The coaching style of interaction is based on adult learning principles and is a way to interact with parents, caregivers and other team members to build their confidence and competence in order to enhance child learning and development within the typical activities of the family. It fosters problem solving and planning for actions the parent will take to support their child’s development and learning.

The role of the coach (Early Interventionist) is to “identify the parent’s priorities for their child’s development, determine what they already know and are doing in relation to their child’s development, share new information and ideas, and then work together to support the child’s participation and expression of interest within everyday activity settings to provide opportunities for learning.”

The key elements of the practice dictate that coaching should be:

  • consistent with adult learning
  • capacity building
  • nondirective
  • goal oriented
  • solution focused
  • performance based
  • reflective, collaborative
  • context driven
  • as hand-on as it needs to be

There are numerous studies that support use of coaching as an interaction style with adult-learners and the benefits of using a coaching style for developing competence in the learner. The key characteristics of coaching that build confidence and competence in parents include:

  • Joint Planning: to collaboratively determine the specific activities and strategies the parent will focus on during and between visits, and for parents to determine the specific activity that will be the focus of the next visit
  • Observation: of the parent and child by the interventionist during the visit
  • Action: taken by the parent with the child during the visit and between visits
  • Reflective questions: to determine what the parent already knows and is doing, as well as to foster analysis of information and generation of alternative  ideas by the parent
  • Feedback: from the interventionist that is affirmative and informative, including sharing  research-based knowledge and hands-on modeling followed by practice by the parent

Primary Service Provider

In order to support and build capacity in parents, our system values a Primary Service Provider (PSP) approach to teaming.  This means that every child and every family have a full team supporting and available to them, but one person functions as the primary support for the family.
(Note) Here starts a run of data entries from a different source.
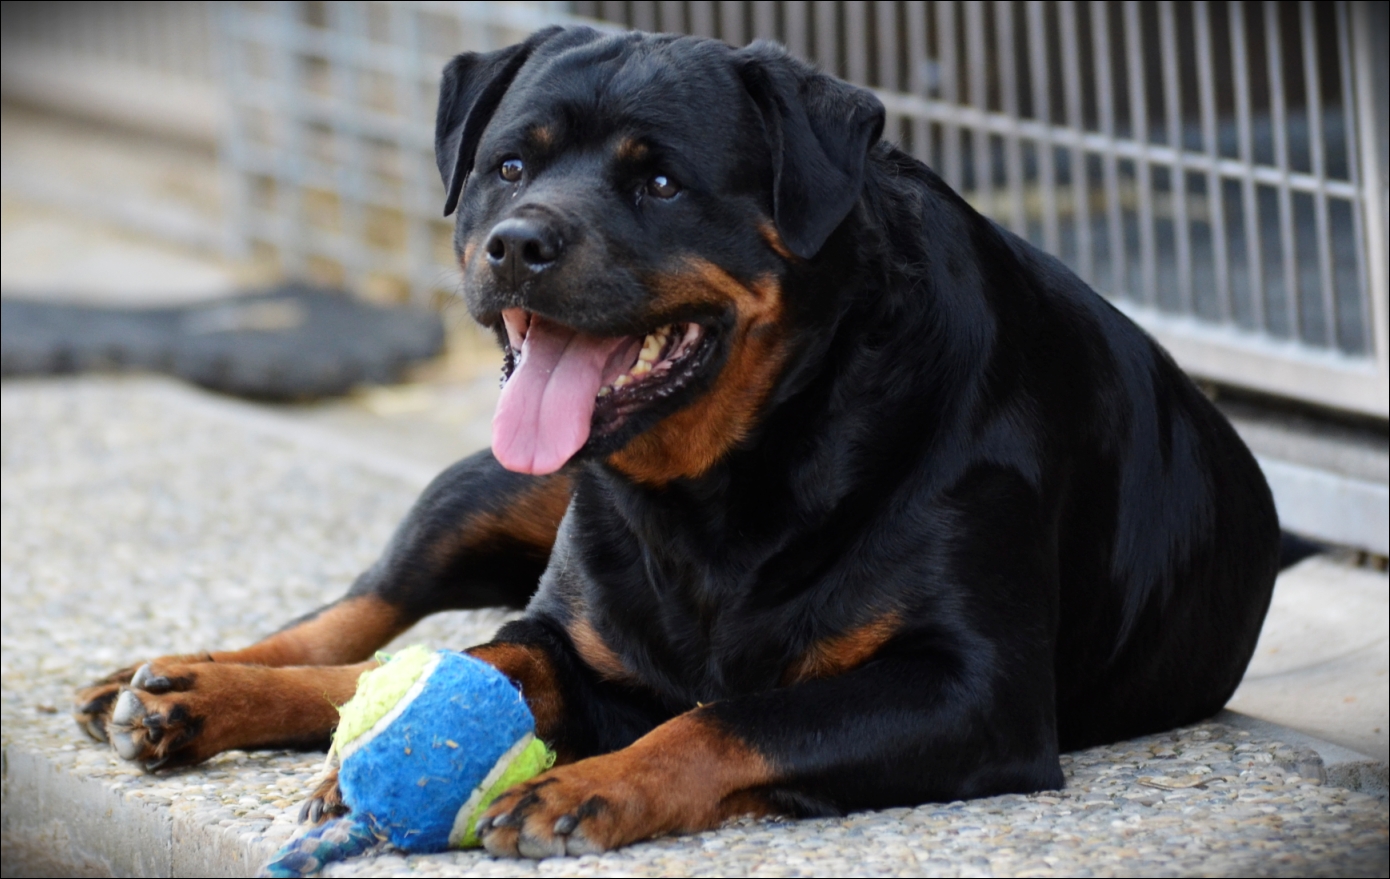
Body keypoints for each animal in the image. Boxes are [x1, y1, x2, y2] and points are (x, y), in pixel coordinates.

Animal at [70, 29, 1273, 856]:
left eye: (659, 179)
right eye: (511, 167)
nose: (517, 242)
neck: (725, 482)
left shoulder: (973, 690)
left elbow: (737, 715)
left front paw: (582, 785)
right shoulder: (570, 633)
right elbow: (488, 656)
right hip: (487, 488)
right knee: (362, 616)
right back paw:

A Primary Service Provider approach to teaming includes:

  • an established team consisting of multiple disciplines
  • meeting regularly and selecting one member to act as the PSP to the family
  • using coaching as an interaction style with parents, caregivers and other team members
  • strengthening parents confidence and competence in promoting child learning and development
  • supporting  parents competence in obtaining desired supports and resources
  • providing all services and supports within the natural learning opportunities/activities of the family

“The primary service provider approach to teaming is used in early intervention to support families of infants and toddlers in achieving the outcomes established in the Individualized Family Service Plan (IFSP). Under this approach, a team of professionals work together to provide assessment, intervention, consultation, and education in order to support children, families, and caregivers.  One member of the team, serving as the primary service provider (PSP), functions as the primary liaison between the family and other team members. The PSP receives consultation from the other team members and may use adult learning strategies, eg, coaching, as a way to interact with and teach other team members, including the family and caregivers.” The PSP is chosen with input from the whole team including the parent, based on who is the best match for the child and family.[1]